While comparing photos, you can edit the Pick’s title, assign a star rating, add it to favorites, or edit its keywords.

When you’re done, accept the Pick by clicking the inward-pointing arrows button or pressing Command-Return. All that does is return you to Grid view with the Pick selected. Then you could manually swap the selection for the rest of the photos in the comparison group and delete them by pressing Delete.

If you were comparing many photos and wanted to delete all but one, you could assign the Trash keyword to all the photos you’re evaluating. Once you’ve settled on the best one, assign it the Keep keyword and remove the Trash keyword. Then use the Filter pop-up menu to select all the images with the Trash keyword and delete them.

There’s room here for a future version of Photos Workbench to provide more workflow, making it easier to select the images you don’t want to keep, for instance.
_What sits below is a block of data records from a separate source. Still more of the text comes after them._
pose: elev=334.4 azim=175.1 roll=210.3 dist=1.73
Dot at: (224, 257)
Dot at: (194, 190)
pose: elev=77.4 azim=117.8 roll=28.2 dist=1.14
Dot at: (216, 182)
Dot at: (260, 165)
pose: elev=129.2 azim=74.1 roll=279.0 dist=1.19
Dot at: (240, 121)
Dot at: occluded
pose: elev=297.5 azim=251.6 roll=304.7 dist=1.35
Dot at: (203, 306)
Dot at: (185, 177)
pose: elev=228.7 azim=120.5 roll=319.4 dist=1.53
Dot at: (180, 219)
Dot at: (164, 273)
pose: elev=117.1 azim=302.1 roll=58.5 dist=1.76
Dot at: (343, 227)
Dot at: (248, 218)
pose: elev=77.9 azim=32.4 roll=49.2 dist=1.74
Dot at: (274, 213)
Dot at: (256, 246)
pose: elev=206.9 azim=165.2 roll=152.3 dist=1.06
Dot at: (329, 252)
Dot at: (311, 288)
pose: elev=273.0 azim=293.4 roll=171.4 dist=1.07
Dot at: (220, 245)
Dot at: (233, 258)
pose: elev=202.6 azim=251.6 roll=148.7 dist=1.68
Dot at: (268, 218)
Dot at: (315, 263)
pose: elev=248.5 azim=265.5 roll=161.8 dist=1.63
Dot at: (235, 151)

There is an Edit > Invert Selection command, but that’s useful only if you’ve filtered the view or are looking at images in an album. I could imagine an option to delete or tag all the rejected Candidates at the end of the process. I’d also like to see some controls for zooming both the Pick and the Candidate so you can more easily see small details, such as if someone has their eyes closed.

The Upshot

Photos Workbench is for photographers who are way more organized than I am. I lean heavily on Photos’ image-editing features in both my personal life and at work (in somewhat of a rogue capacity because we officially use ThinkPads). But I rarely take the time to apply keywords, titles, star ratings, and the like, instead placing my faith in artificial intelligence to find the photos I want (my wife’s lovely face, say), and such AI-driven capabilities are continually improving.

But Photos Workbench would be welcome for meticulous Photos users who want more flexibility and a faster workflow than Photos provides out of the box. You can try it for free in demo mode, which will load only the first 100 photos in each album. If you like it, Photos Workbench regularly costs $29 from Houdah Software but currently has 25%-off introductory pricing of $21.75; family licenses are available for $44 regularly or $33 with the introductory discount.